Первую ночь я переночевал на квартире молодого инженера-механика, а потом совсем перебрался на завод.
…Днём позвонили из обкома. Пришёл мандат. Секретарь обкома Сапрыкин был у себя, и я прошёл к нему.
– Ну вот, разрешите вручить, – и он протянул мне документ.
Получая его, я ещё не понимал, какую он имеет силу.
Текст мандата напомнил мне первые годы революции.
«Выдан сей мандат т. Емельянову Василию Семёновичу в том, что он является уполномоченным Государственного Комитета Обороны на заводе по производству корпусов танка…
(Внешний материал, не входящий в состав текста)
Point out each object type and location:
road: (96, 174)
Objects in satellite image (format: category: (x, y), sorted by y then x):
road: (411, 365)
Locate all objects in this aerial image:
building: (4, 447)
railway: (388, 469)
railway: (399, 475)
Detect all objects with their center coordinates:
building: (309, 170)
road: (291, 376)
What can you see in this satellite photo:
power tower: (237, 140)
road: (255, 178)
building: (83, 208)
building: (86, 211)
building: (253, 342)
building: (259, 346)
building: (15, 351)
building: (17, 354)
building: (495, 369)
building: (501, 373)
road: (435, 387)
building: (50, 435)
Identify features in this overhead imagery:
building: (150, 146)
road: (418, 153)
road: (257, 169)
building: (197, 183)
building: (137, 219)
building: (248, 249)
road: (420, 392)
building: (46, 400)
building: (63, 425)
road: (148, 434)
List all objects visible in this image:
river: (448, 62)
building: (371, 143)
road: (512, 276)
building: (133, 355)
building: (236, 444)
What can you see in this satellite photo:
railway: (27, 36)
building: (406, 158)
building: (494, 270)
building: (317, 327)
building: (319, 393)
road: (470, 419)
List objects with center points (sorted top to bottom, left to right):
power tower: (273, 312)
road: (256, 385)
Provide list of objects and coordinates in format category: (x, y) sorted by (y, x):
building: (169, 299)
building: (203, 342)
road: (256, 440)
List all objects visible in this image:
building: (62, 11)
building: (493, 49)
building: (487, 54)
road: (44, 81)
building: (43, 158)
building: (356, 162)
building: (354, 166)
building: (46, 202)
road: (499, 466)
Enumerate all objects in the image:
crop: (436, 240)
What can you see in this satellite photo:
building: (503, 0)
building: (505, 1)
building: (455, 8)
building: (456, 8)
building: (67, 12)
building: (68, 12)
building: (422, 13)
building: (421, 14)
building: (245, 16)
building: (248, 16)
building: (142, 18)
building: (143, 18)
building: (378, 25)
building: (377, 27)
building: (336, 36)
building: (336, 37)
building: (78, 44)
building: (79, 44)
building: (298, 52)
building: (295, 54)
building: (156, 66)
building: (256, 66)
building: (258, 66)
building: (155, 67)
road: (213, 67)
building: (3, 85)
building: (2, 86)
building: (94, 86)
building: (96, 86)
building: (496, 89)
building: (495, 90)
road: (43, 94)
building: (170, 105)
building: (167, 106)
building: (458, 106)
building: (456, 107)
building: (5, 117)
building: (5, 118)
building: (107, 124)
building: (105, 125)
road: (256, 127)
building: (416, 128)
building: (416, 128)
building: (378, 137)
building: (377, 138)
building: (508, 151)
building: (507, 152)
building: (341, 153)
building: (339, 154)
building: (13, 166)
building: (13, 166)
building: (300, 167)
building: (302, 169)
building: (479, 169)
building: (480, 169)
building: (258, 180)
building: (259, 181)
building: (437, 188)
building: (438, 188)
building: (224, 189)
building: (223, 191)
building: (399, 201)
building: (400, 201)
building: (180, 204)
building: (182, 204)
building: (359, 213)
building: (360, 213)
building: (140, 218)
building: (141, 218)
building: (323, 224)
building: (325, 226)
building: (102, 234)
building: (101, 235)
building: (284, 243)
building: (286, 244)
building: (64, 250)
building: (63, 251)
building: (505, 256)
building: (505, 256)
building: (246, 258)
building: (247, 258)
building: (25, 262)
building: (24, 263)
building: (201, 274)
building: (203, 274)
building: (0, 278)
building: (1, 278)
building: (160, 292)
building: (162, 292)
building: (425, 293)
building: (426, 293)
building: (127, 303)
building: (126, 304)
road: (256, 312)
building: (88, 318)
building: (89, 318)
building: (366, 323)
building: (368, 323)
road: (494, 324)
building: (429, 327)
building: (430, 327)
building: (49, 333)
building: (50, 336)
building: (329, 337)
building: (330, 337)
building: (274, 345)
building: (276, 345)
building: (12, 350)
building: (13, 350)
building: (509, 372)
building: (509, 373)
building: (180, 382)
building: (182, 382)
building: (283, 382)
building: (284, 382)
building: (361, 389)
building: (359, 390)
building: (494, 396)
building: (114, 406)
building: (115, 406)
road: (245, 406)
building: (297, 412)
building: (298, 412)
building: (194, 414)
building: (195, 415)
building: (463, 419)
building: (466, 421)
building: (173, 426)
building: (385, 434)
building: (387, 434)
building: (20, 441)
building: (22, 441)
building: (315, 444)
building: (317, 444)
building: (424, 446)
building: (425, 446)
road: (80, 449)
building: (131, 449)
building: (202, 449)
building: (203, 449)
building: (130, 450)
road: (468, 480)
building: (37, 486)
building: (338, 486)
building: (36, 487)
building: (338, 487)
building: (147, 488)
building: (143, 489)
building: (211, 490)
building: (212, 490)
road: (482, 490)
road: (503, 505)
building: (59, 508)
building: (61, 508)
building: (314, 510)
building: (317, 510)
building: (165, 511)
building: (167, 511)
На тов. Емельянова В.С. возлагается обязанность немедля обеспечить перевыполнение программы по производству корпусов танка…»
И в конце: «Председатель Государственного Комитета Обороны И. Сталин».
– Почему я отвечаю за перевыполнение плана? А кто же отвечает за его выполнение? – удивился я, прочитав мандат.
– Видимо, директор завода, а уполномоченный ГКО, как мне думается, должен обеспечить перевыполнение тех заданий, что установлены планом. Должно быть, так, – сказал Сапрыкин.
В обкоме мне сказали, что на станцию пришёл состав с эвакуированными из Ленинграда.
«Может быть, встречу кого-нибудь из знакомых. Как было бы хорошо! И главное, кстати», – подумал я и направился на вокзал. Пришёл, взглянул на толпившихся у вагонов людей, и обомлел. Да ведь это Никонов! Безусловно, он! Ну, видимо, его сама судьба сюда направила. Никонов – прекрасный специалист по производству танковых корпусов и хорошо знает прессовое хозяйство. Но почему у него на лбу марлевая повязка? Через толпу людей я пробрался к Никонову.
– Вы какими судьбами сюда попали? – спросил я, радостно здороваясь с ним.
– Вот в эвакуированных оказался. Здесь мы проездом. Там теперь военной техникой придётся заниматься. Ведь я не один, а с целой бригадой – нас семнадцать человек, да восемнадцатая в придачу медицинская сестра.
– Что это с вами? Ранены?
– Так, пустяки. Слегка царапнуло. Под огнём выезжали с завода. Последние дни под артобстрелом выполняли программу. А когда совсем уже нельзя было работать, получили указание выехать в тыл и действовать на другом заводе. А так как каждый из нас хоть и небольшую, но все-таки царапину имеет, то нам медсестру прикомандировали – раненые все-таки. Без присмотра, говорят, вас оставить нельзя. Такой, говорят, порядок. Ну, мы не против порядка. Вот так и добрались до Челябинска, а завтра дальше тронемся, – спокойно, вроде бы о самых обычных делах говорил Никонов, «Да он здесь нам нужен! – подумал я. – Вот кто может организовать работу по монтажу пресса и наладить штамповку броневых деталей».